Don Bassirou Sene Sene alegó que tenía derecho a una pensión de viudedad como consecuencia del fallecimiento de su esposa, con la que se había casado siguiendo la ceremonia del rito islámico. Entendió que se había vulnerado su derecho fundamental a la igualdad. No reconocer, sin embargo, la frontera que separa el espacio público del privado, la misma que separa la religión del Estado, ha sido fatal para el solicitante de amparo. El matrimonio de ese señor no cumplía los requisitos legales para ser eficaz ante los poderes públicos y el TC no tenía otra salida que denegar su petición. Sin embargo, un observador ajeno a los hechos del caso concreto puede sentir un sabor amargo en la boca que quizás le impida dormir con la conciencia (sociológica) tranquila y a pierna suelta. Me refiero a ese observador imparcial –si esa categoría es posible en la realidad- que cree que una convivencia justa en una sociedad abierta integrada por individuos de distintas culturas y convicciones religiosas sólo puede lograrse bajo el imperio de una Ley igual para todos los ciudadanos del Estado.

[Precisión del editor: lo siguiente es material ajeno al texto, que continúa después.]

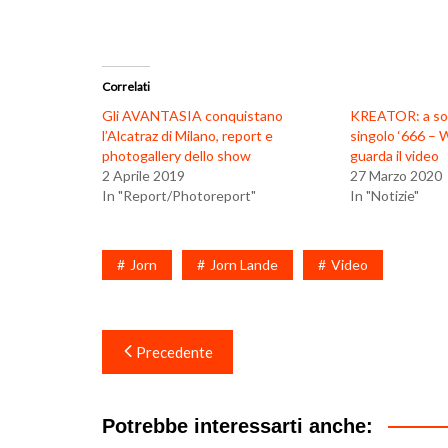
Correlati
Gli AVANTASIA conquistano
KREATOR: a sor
l’Alcatraz di Milano, report e
singolo ‘666 – W
photogallery dello show
guarda il video
2 Aprile 2019
27 Marzo 2020
In "Report/Photoreport"
In "Notizie"
Jorn
Jorn Lande
Video
Navigazione
Precedente
articoli
Potrebbe interessarti anche: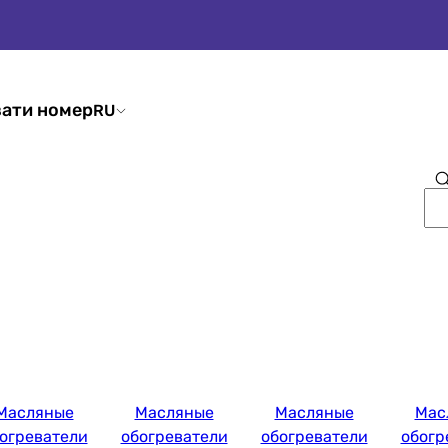
ати номер
RU
Масляные
Масляные
Масляные
Мас
огреватели
обогреватели
обогреватели
обогр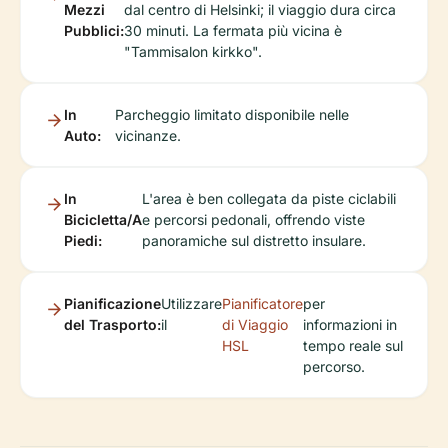
Mezzi
dal centro di Helsinki; il viaggio dura circa
Pubblici:
30 minuti. La fermata più vicina è
"Tammisalon kirkko".
In
Parcheggio limitato disponibile nelle
Auto:
vicinanze.
In
L'area è ben collegata da piste ciclabili
Bicicletta/A
e percorsi pedonali, offrendo viste
Piedi:
panoramiche sul distretto insulare.
Pianificazione
Utilizzare
Pianificatore
per
del Trasporto:
il
di Viaggio
informazioni in
HSL
tempo reale sul
percorso.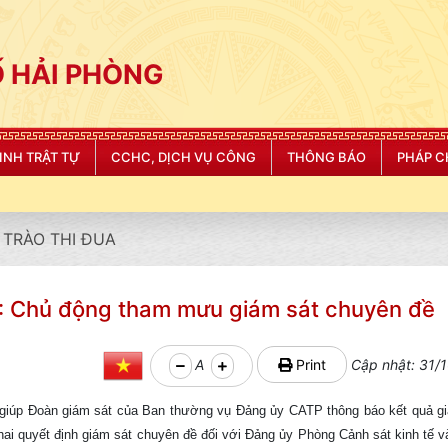
 HẢI PHÒNG
NINH TRẬT TỰ
CCHC, DỊCH VỤ CÔNG
THÔNG BÁO
PHÁP C
TRÀO THI ĐUA
P: Chủ động tham mưu giám sát chuyên đề
A
Print
Cập nhật: 31/1
giúp Đoàn giám sát của Ban thường vụ Đảng ủy CATP thông báo kết quả g
khai quyết định giám sát chuyên đề đối với Đảng ủy Phòng Cảnh sát kinh tế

Se trata de un observador que pide para él lo mismo que otorga a los demás: que la esfera de sus costumbres e intereses privados, sin otra cortapisa que su acomodo a las leyes, sea respetada por los poderes públicos y que la actuación de estos últimos tampoco sea colonizada por interferencias de cualquier tradición, religión o instancia cultural (porque las tres pertenecen al ámbito privado de sus seguidores). Se trata de un observador abrumado por la omnipresente exhibición de poder –público- de una fe religiosa centenaria en España que rige desde las hojas del calendario oficial –aunque esto lo acepte con naturalidad- hasta el sistema fiscal, la financiación de la enseñanza que comulga con esa fe y varias ceremonias solemnes del Estado.

Como a cualquier otra confesión, se debe pedir a los musulmanes no su asimilación sino su integración en una sociedad de individuos libres e iguales sometida al imperio de la Ley. Naturalmente, los valores que expresa la Ley no nacen de la nada sino de un concierto fraguado y renovado a través del tiempo en el seno de las mayorías sociales. Pero hay que sacar del espacio estatal cualquier vestigio de poder de las confesiones religiosas. Sin excepción, afectando el desalojo –con la intensidad gradual que proceda- incluso a la confesión mayoritaria en España. No se puede exigir integración a las minorías religiosas desde el pedestal del etnocentrismo católico. Al menos el Estado no debería prestarle ningún altavoz.